File: 061554F - From documents transmitted: 01/03/2008
REVERSE and RENDER; Opinion issued December 19, 2007
Court of Appeals
Fifth District of Texas at Dallas
IN THE INTEREST OF J.R.D., A MINOR CHILD
On Appeal from the 255th Judicial District Court
Dallas County, Texas
Trial Court Cause No. 04-19381-S
Before Justices Morris, Wright, and Moseley
Opinion By Justice Morris
This is an appeal from an order granting Ted and Anita Dettmer access and
visitation with their paternal grandchild, J.R.D. J.R.D.'s mother challenges the trial court's order
contending, among other things, that the trial court erred in not granting her motion for judgment
because the Dettmers presented no evidence to meet their statutory burden of proof under
section 153.433 of the Texas Family Code. We agree the Dettmers failed to meet their statutory
burden. Accordingly, we reverse the trial court's order and render judgment denying the
Dettmers' petition for access. Because all dispositive issues are clearly settled in law, we issue
this memorandum opinion. The facts and procedural history of this appeal are well known to the
parties; therefore, we do not relate them in detail here.
The Dettmers filed their petiton for grandparent access pursuant to section
153.432 of the Texas Family Code. See Tex. Fam. Code Ann. § 153.432 (Vernon Supp.
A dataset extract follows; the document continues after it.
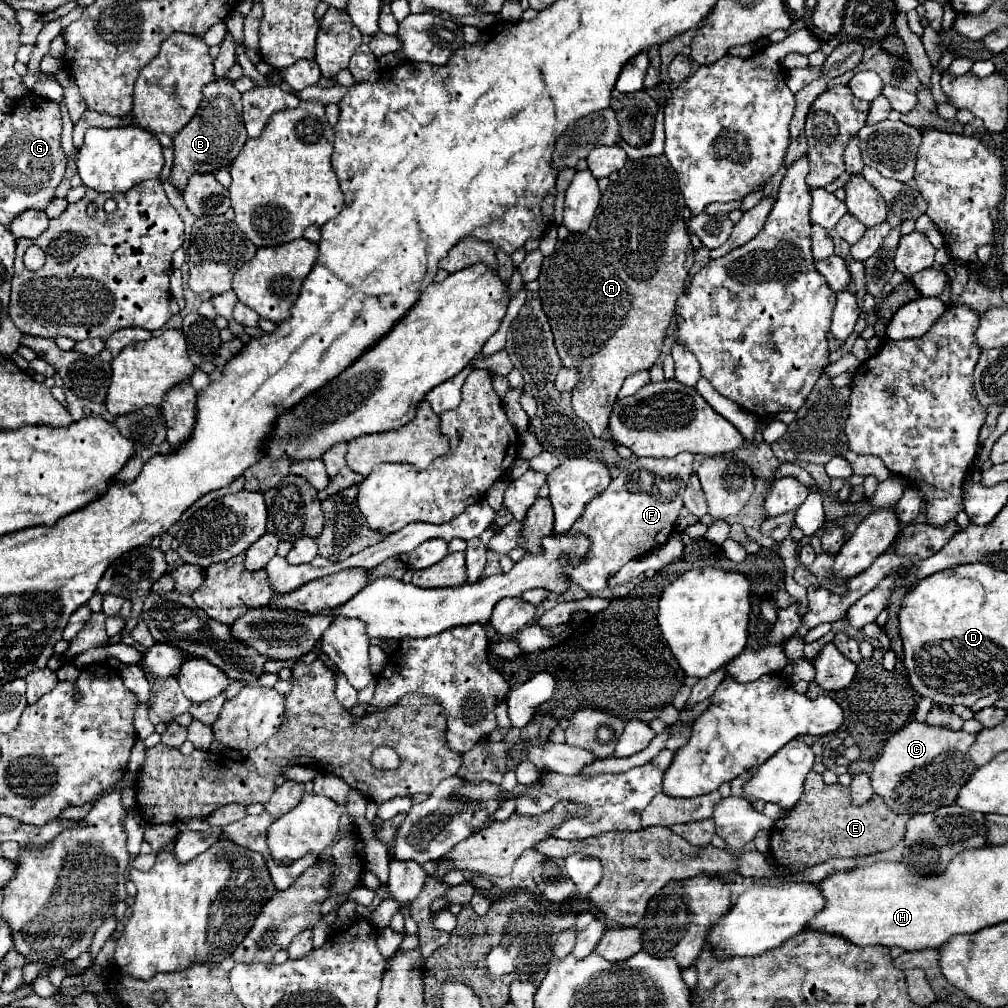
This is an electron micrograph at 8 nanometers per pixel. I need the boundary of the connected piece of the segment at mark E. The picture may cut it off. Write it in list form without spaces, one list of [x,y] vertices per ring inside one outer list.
[[[810,772],[798,804],[780,816],[770,830],[770,854],[786,874],[796,874],[830,858],[868,856],[890,850],[904,838],[908,820],[908,814],[892,812],[884,798],[876,794],[866,804],[854,806],[850,788],[824,784],[822,774]]]

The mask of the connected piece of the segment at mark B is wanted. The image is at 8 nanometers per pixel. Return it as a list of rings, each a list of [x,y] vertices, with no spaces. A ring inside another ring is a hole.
[[[214,80],[204,90],[204,98],[194,118],[174,136],[174,168],[168,182],[182,194],[192,174],[214,174],[220,166],[230,166],[246,142],[240,92],[230,80]]]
2007). Section 153.433 sets forth the requirements that must be met before a court may order
grandparent access to a grandchild under section 153.432. See id. § 153.433. The statute
presumes that a parent acts in the best interests of her child and permits a grandparent to obtain
court-ordered access only upon a showing by a preponderance of the evidence that denial of
such access would “significantly impair the child's physical health or emotional well-being.” Id;
see also In re Derzapf, 219 S.W.3d 327, 333 (Tex. 2007).
trial was conducted on the Dettmers' petition before the court without
a jury. At the conclusion of the trial, J.R.D.'s mother moved for a “directed verdict” arguing the
Dettmers failed to meet their statutory burden of proof. A judgment for the defense following
such a motion is proper when (1) a plaintiff fails to present evidence raising a fact issue essential
to the plaintiff's right to recover or (2) if the plaintiff admits or the evidence conclusively
establishes a defense to the plaintiff's cause of action. See Prudential Ins. Co. of America v.
Fin. Review Servs., Inc., 29 S.W.3d 74, 77 (Tex. 2000).
The evidence presented at trial consisted of copies of temporary court orders
granting the Dettmers access to J.R.D. and the testimony of J.R.D.'s mother and Anita Dettmer.
Both witnesses testified the Dettmers were allowed to visit with J.R.D., but J.R.D.'s mother had
not provided access on the dates and times specified in the temporary court orders and she no
longer permitted the Dettmers to have unsupervised visitation with the child. Anita Dettmer
stated she felt J.R.D. needed to know his grandparents and she felt it was important for her to
have a relationship with J.R.D because it was “all [she] had left” of her son, J.R.D.'s father,
who had recently died. Although J.R.D.'s mother agreed in her testimony that it was important to
her child's growth and emotional health to have a relationship with his grandparents, there is no
evidence in the record that denial of access would significantly impair J.R.D.'s physical health
or emotional well-being. See Derzapf, 219 S.W.3d at 333.
Absent any evidence that denial of access would significantly impair J.R.D.'s
physical health or emotional well-being, the trial court erred in denying the motion for judgment
filed by J.R.D.'s mother. We resolve this issue in favor of J.R.D.'s mother. Because of our
resolution of this issue, it is unnecessary for us to address any of the remaining issues presented.
We reverse the trial court's order granting the Dettmers access to J.R.D. We
render judgment denying the Dettmers' petition for access.